Airport security agents are doing nothing more than robbing us blind. Snatching our shaving creams, lotions, and moisturizers. All that's missing is a firm "put your hands up!" Oh, wait, they do say that, if you're lucky enough to get waved by one of their magic wands. It's as if every kleptomaniac in the country had been given a uniform and told to report for work.

I'm for airline safety as much as the next guy, but it's not our planes that are being hijacked, it's our dignity and toiletries. Why nothing more than 3 ounces? Do explosive or combustible liquids only come in 3.1 ounce jars and up? Th
ink of the waste! There must be landfills piled high with hand cream, cologne, and KY jelly. Here's an exchange I had a few months ago when flying home to LA from Ft. Lauderdale:

A TSA agent approached me and said, "Sorry sir, you can't bring this on board." The biological danger he was referring to was my St. Ives apricot facial scrub. Maybe he thought my plan was to exfoliate the entire plane to death.

"Don't you watch the news?" he continued. "No, I read the news," I replied. I then explained there had been conflicting reports over the easing of flying restrictions, and that I had flown in from Los Angeles with the very same container. The guard countered, "Well, I don't know how they do things in Los Angeles, but you can't fly with it out of here." "Exactly," I said. "You don't know how they do things in Los Angeles. That's the problem. If this is a federal rule, then it should be consistent amongst all airports. If it's not, then it's a joke."

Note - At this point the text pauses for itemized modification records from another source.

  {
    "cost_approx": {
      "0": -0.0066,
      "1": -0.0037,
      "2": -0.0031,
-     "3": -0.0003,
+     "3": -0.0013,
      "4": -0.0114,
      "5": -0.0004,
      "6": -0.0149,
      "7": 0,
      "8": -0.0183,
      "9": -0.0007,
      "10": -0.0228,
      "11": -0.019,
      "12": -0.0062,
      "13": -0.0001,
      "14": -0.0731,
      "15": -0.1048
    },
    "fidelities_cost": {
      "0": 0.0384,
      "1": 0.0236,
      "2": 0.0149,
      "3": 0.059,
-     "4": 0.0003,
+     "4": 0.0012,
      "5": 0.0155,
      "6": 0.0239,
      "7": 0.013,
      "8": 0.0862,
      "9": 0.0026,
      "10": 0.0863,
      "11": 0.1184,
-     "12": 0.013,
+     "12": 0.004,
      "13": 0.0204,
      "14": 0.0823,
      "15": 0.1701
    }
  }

"Are you calling airline security a joke sir? Because if you are, we'll get the Head of Security down here and HE can decide whether you can fly today or not." I'll go you one further," I said. "It's not only a joke, but it puts us in even greater danger. What you're doing here, sir, is theater. You are putting on a show. You're making it 'seem' as if there's a system in place to keep us safe. That's dangerous. It lulls people into a false sense of security. A false sense of security keeps people less vigilant and less prepared. Just like we were on September 10th.

"Don't call security a joke, sir." (Apparently, he was still stuck on that.) I replied, "but you know it's a joke. I know it's a joke. The woman behind me taking off her Easy Spirits knows it's a joke. Even my apricot facial scrub knows it's a joke. We all know it's a joke"

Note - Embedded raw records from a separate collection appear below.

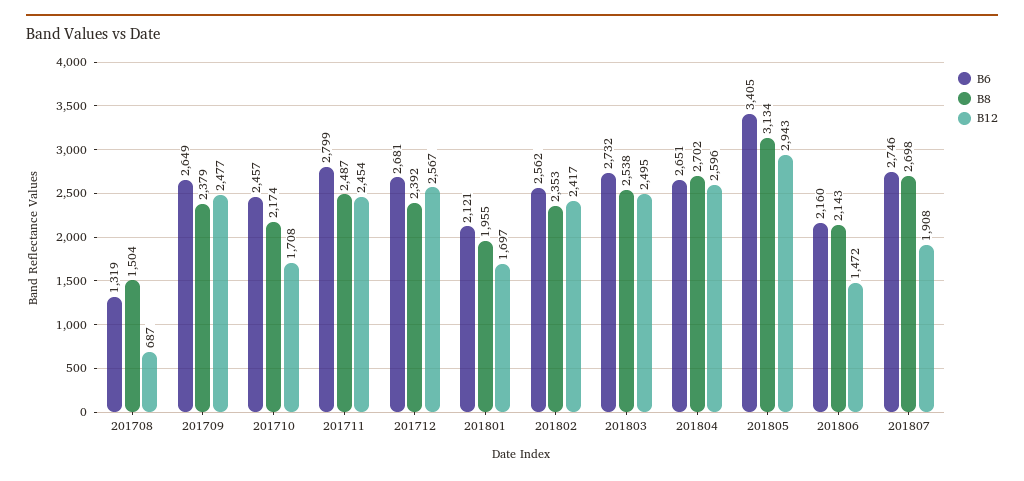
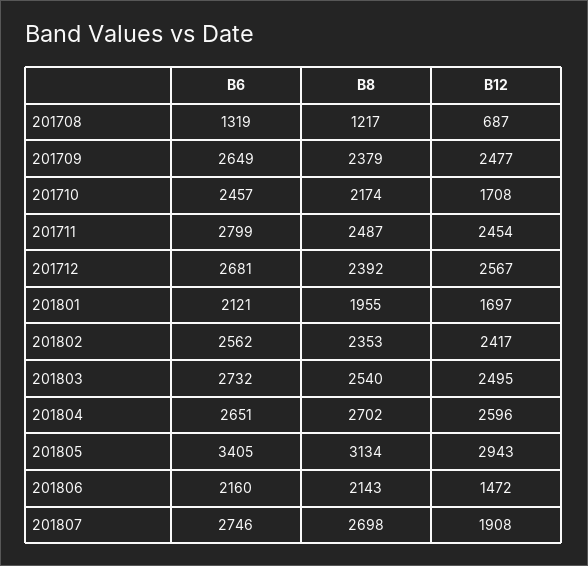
  {
    "B6": {
      "201708": 1319,
      "201709": 2649,
      "201710": 2457,
      "201711": 2799,
      "201712": 2681,
      "201801": 2121,
      "201802": 2562,
      "201803": 2732,
      "201804": 2651,
      "201805": 3405,
      "201806": 2160,
      "201807": 2746
    },
    "B8": {
-     "201708": 1504,
+     "201708": 1217,
      "201709": 2379,
      "201710": 2174,
      "201711": 2487,
      "201712": 2392,
      "201801": 1955,
      "201802": 2353,
-     "201803": 2538,
+     "201803": 2540,
      "201804": 2702,
      "201805": 3134,
      "201806": 2143,
      "201807": 2698
    },
    "B12": {
      "201708": 687,
      "201709": 2477,
      "201710": 1708,
      "201711": 2454,
      "201712": 2567,
      "201801": 1697,
      "201802": 2417,
      "201803": 2495,
      "201804": 2596,
      "201805": 2943,
      "201806": 1472,
      "201807": 1908
    }
  }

Some applauded. Others just threw sour faces at me. The head of Security came. I no longer called their efforts a joke. Instead, as I grabbed my bags, I told the guard he should be ashamed of himself for participating in such silly efforts during such serious times.

"Why put up a fuss?" you might ask. I guess, in the back of my mind, I thought if we all put up a fuss, something would be done. My rational side knows that's not going to happen. Maybe I wasn't really angry with the security rules that day at all. Perhaps I lashed out because I felt emasculated. I mean, the only thing more emasculating than carrying apricot facial scrub around is having another man take it away.